Любовь и жизнь | страница 113



Когда погрузка закончилась, двери наглухо закрыли на засовы. В соседних вагонах слышен был рёв скота. Заблаговременно немцы погрузили в такие же вагоны коров для отправки в Вермахт.

Они мычали, заглушая плач и крики кругом. Вскоре состав тронулся.

Дети от холода сгрудились в одну кучу. Дома одели их во всё тёплое, что только было. На дорогу дали скудной еды в виде вареной картошки и сала, которое ещё в начале 1942 года не вывелось в семьях с мирного времени. А вот хлеба давно ни у кого не было. Хлебопекарня в городе не работала с конца августа 1941 года. Как город был сдан немцам 17 августа, так всё и остановилось. Каждая семья выживала, как могла.

У кого была мучица, растягивали её, сколько могли, а потом и она закончилась. Многие семьи уже голодали. Пытались ходить по окрестным деревням и менять вещи на зерно. Но у кого были эти вещи? Жили до войны простые люди бедно, драгоценностей и тряпок не имели. Так что быстро проели последнее, что было припрятано из одёвок в сундук на случай смерти или праздника.

Так что и Оле и Петьке в узелки досталось немного из еды, что наскребли им мамы. Они засунули их за пазухи, боясь потерять в темноте и тесноте вагона.

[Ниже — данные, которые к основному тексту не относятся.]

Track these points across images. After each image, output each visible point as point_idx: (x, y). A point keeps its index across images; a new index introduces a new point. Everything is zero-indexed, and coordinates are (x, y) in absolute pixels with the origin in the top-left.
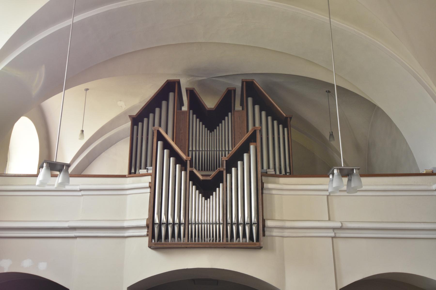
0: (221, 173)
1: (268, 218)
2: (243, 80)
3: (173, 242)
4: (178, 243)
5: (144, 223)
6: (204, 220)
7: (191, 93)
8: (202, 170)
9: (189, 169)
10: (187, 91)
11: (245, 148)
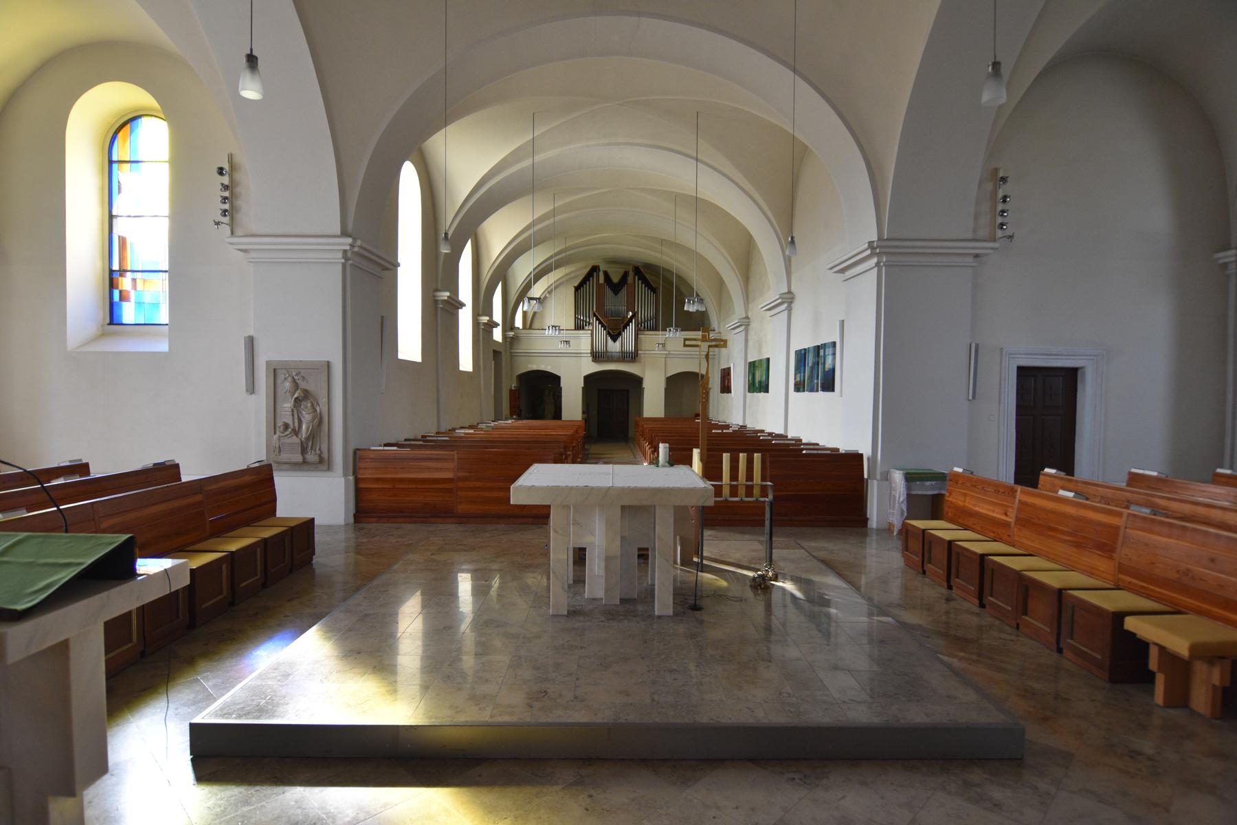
5: (590, 352)
7: (606, 273)
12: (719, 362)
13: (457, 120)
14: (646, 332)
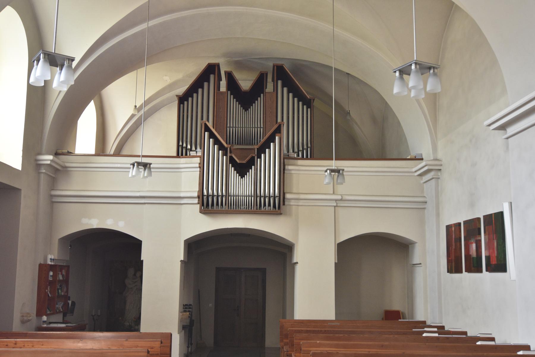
0: (253, 159)
1: (288, 192)
2: (274, 65)
3: (217, 208)
4: (221, 210)
5: (196, 194)
6: (240, 193)
7: (230, 76)
8: (238, 144)
9: (229, 155)
10: (225, 73)
11: (272, 139)
12: (438, 215)
13: (130, 72)
14: (300, 162)
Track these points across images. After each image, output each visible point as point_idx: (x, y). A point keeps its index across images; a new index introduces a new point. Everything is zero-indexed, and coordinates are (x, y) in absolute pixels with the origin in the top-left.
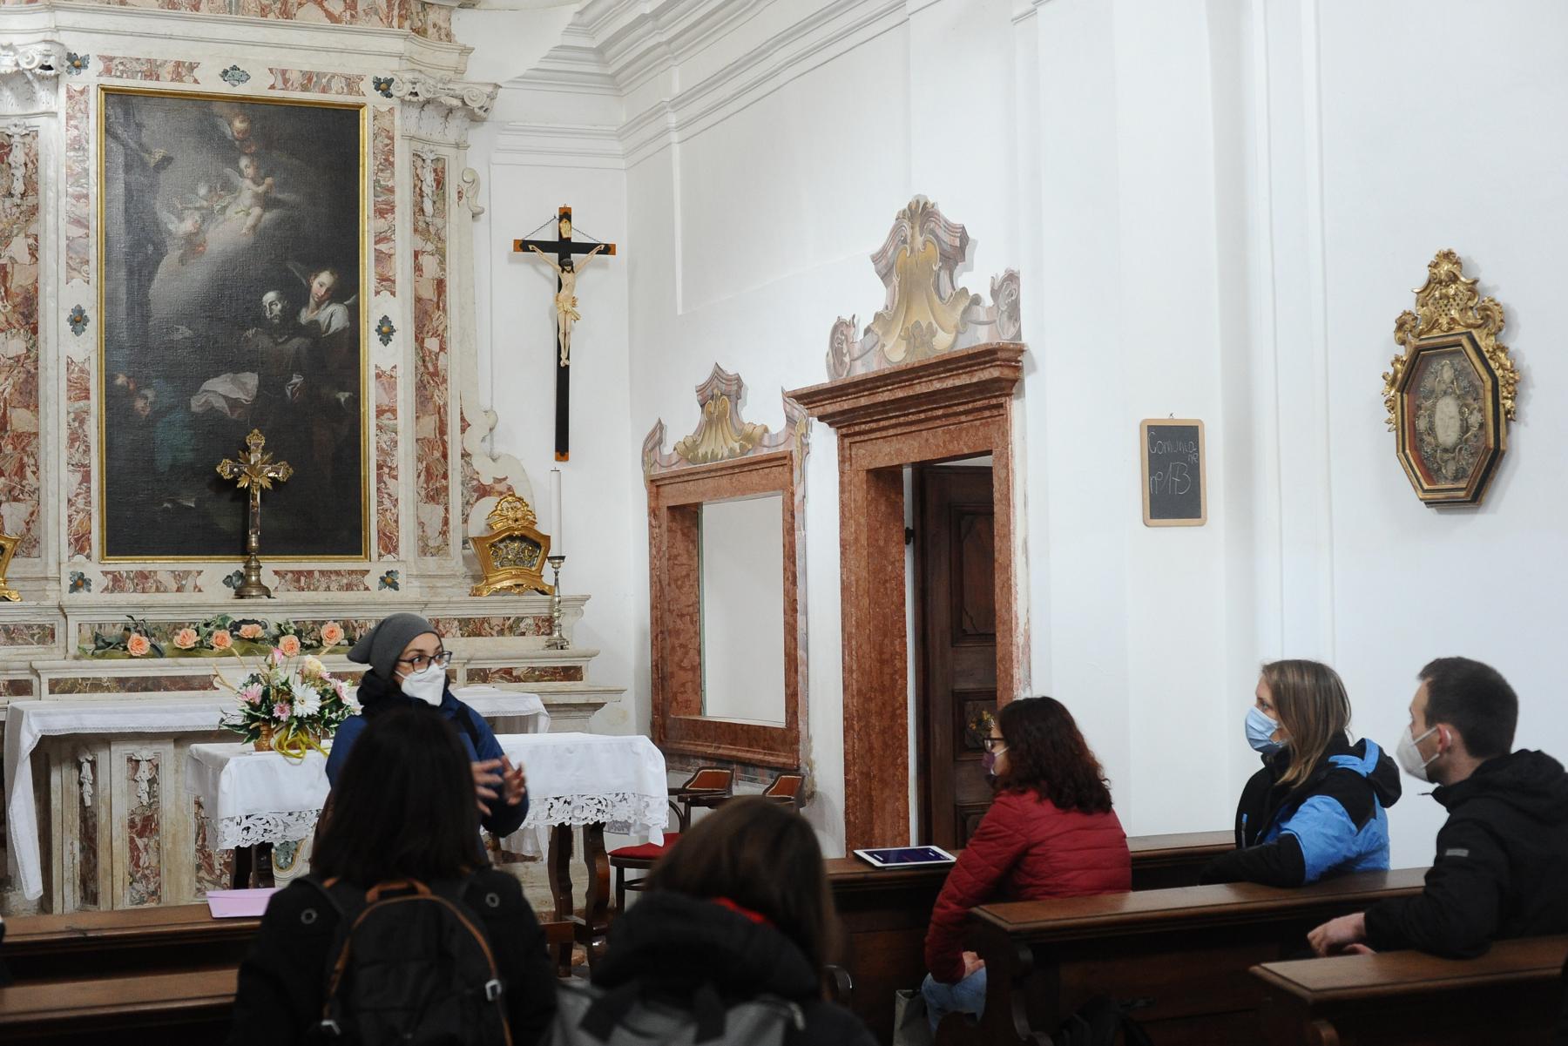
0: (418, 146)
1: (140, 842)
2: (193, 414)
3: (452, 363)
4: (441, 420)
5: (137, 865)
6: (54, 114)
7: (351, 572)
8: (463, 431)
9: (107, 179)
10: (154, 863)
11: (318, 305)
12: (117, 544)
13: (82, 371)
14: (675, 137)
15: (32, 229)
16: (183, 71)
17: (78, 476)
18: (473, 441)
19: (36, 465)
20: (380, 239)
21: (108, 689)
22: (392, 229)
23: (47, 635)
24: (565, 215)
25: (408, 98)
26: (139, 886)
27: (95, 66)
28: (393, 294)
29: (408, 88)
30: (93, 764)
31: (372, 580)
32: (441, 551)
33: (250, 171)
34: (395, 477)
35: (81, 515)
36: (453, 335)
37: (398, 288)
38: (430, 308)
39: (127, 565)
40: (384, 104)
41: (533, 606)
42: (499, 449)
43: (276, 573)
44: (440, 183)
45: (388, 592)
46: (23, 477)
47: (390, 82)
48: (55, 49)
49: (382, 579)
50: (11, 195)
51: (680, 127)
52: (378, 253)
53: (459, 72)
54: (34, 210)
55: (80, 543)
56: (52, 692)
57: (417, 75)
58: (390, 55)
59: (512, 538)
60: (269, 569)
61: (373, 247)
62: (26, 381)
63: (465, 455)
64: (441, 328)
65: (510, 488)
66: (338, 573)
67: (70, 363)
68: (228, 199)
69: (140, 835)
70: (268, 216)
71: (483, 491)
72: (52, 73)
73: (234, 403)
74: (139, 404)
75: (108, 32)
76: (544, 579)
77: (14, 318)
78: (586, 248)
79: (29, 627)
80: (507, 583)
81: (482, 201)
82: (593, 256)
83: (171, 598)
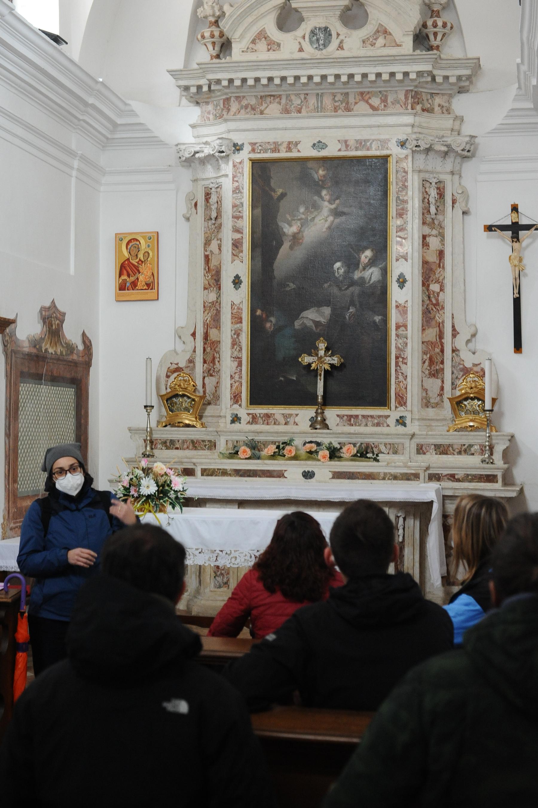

В жутком холоде ехали несколько дней. На каких-то станциях двери открывали, выгоняли всех из вагонов по надобностям, а потом загоняли назад и бросали несколько буханок хлеба. Кто был поближе, мгновенно их разламывали и съедали. А остальные только по запаху слышали, что это был хлеб.

Петька понял, что надо находиться ближе к двери. Шепнул это Оле, и на одной из остановок им тоже удалось ухватить по кусочку. Голод и холод мучил и день и ночь. Немного вздремнув, пытались больше шевелиться, ноги стыли и казались не своими. На остановках особенно пытались разогреться, подпрыгивая и пританцовывая на непослушных ногах.

Давно позади остались Гомель, Брест. Вся Белоруссия была оккупирована немцами. Изредка раздавались, как эхо, взрывы снарядов или автоматная очередь. Кругом шныряли на станциях немецкие солдаты. Порой, слышалась родная речь при осмотре состава машинистом и кочегаром. В вагоне значительно потеплело. Не было уже тридцатиградусной стужи и такого обилия снега, как в родных краях.

Поезд внезапно остановился. Через некоторое время двери вагона с шумом отворились, всем было приказано вылезать. Их, как собак, пиная дулами автоматов, чтоб поторапливались, прогнали по территории вокзала и загнали в холодный барак. Там продержали до вечера. Слышалась польское «пшеканье». Молодёжь поняла, что пересекли границу. Никто их не кормил, нужду тоже справляли на месте в металлический бак в углу барака.